Methods: We used a prospective observational design. Spiegelhalter-Knill-Jones scoring systems including CPIS or SOFA↑ ≥ 2, together with other clinical and laboratory variables, were developed in a derivation cohort. A positive quantitative pulmonary sample culture was required to confirm ICU-acquired pneumonia. Area under the receiver operating characteristic curve (AUROC) was computed for each of the 2 scoring systems. The best system was evaluated in a validation cohort.
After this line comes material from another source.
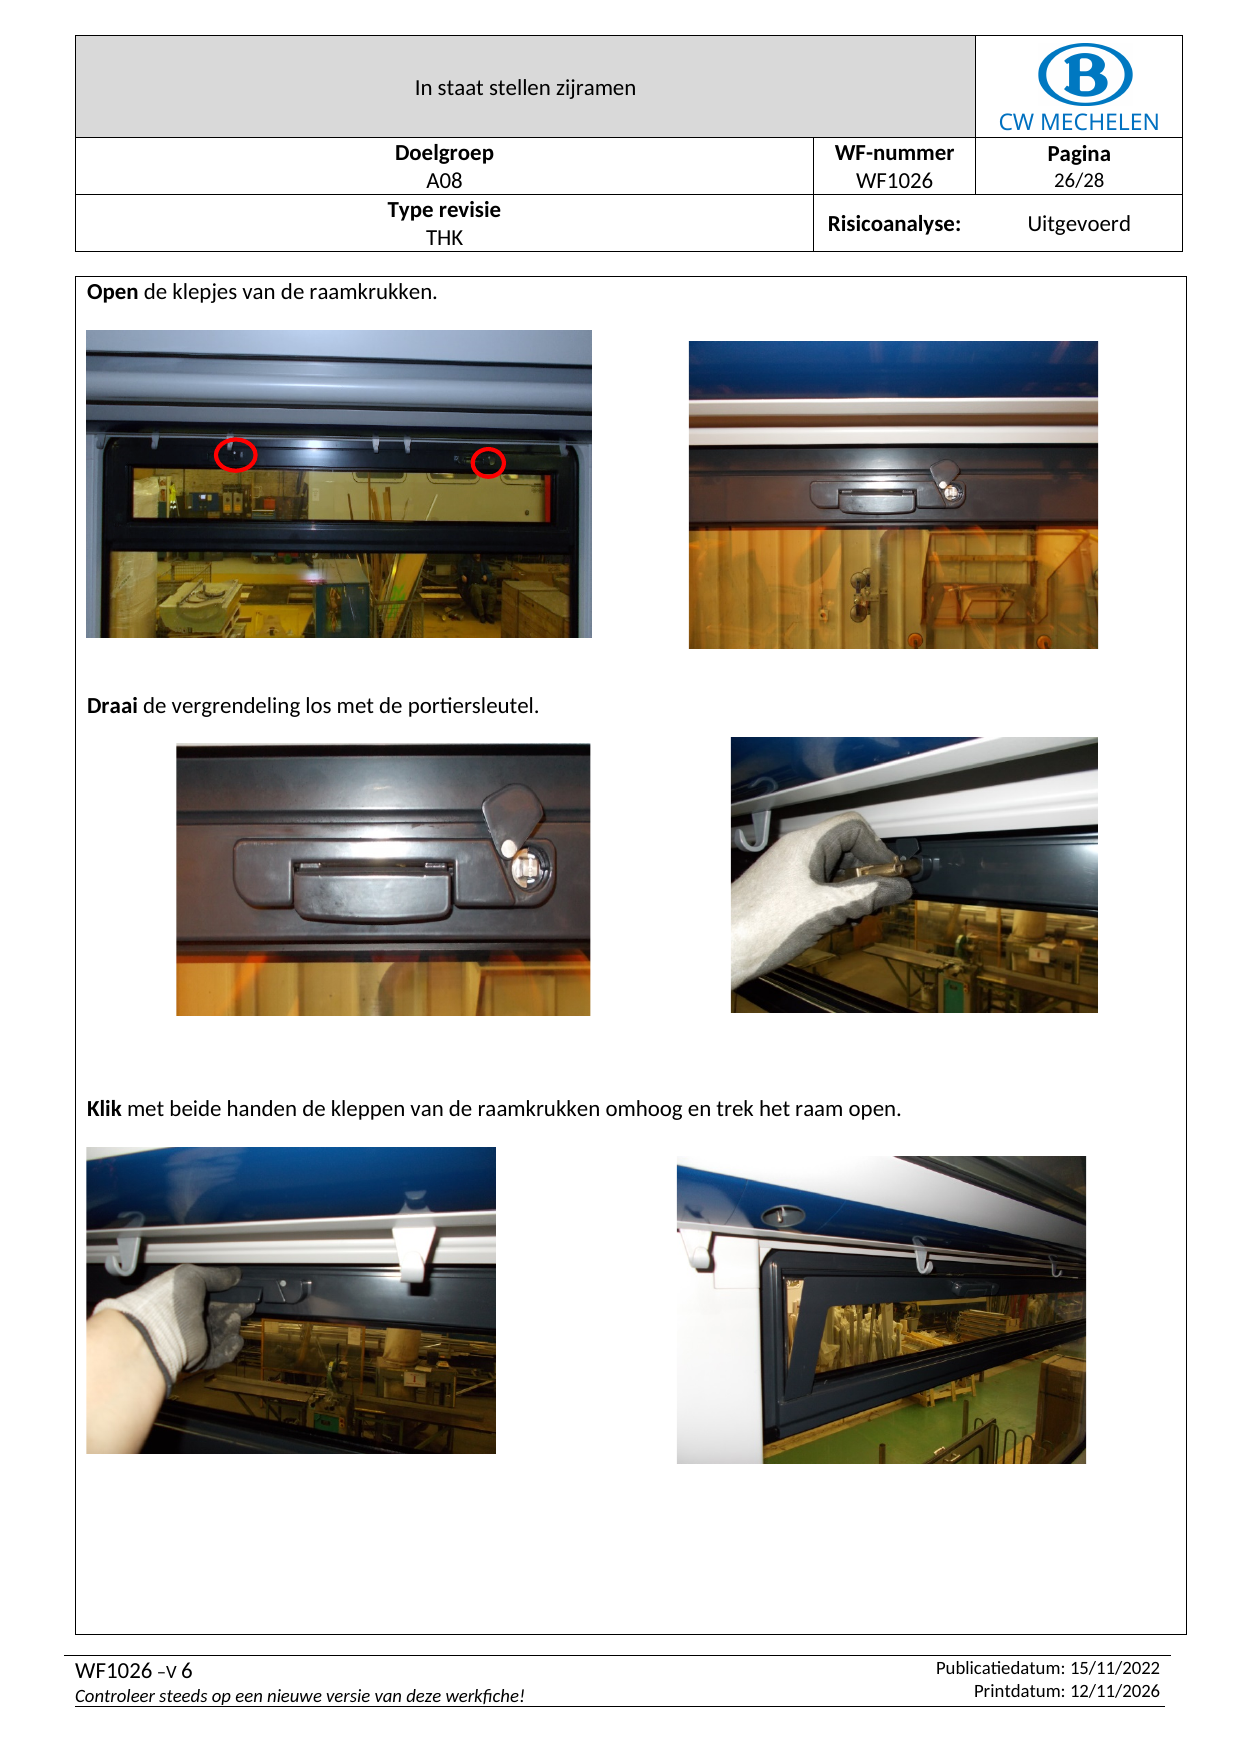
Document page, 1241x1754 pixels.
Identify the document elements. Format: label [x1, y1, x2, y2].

Results: Derivation and validation cohorts included 172 and 108 subjects, with 410 and 216 suspected ICU-acquired pneumonia episodes, respectively. AUROC was 0.53 ± 0.03 for CPIS (P = .29) and 0.54 ± 0.03 for SOFA↑ ≥ 2 (P = .29). Adding purulent tracheal secretions and leukocytosis to SOFA↑ ≥ 2 (SOFA model) increased AUROC to 0.65 ± 0.03 (P < .001). Adding catecholamine use to CPIS (CPIS model) increased AUROC only slightly, to 0.57 ± 0.03. The probabilities predicted by the SOFA model were reliable, especially when high or low.

Conclusions: A clinical scoring system including at least SOFA↑ ≥ 2 increase barely improved ICU-acquired pneumonia prediction in subjects after cardiothoracic surgery.

Keywords: CPIS; SOFA score; hospital-acquired pneumonia; nosocomial pneumonia; prediction model development; sepsis.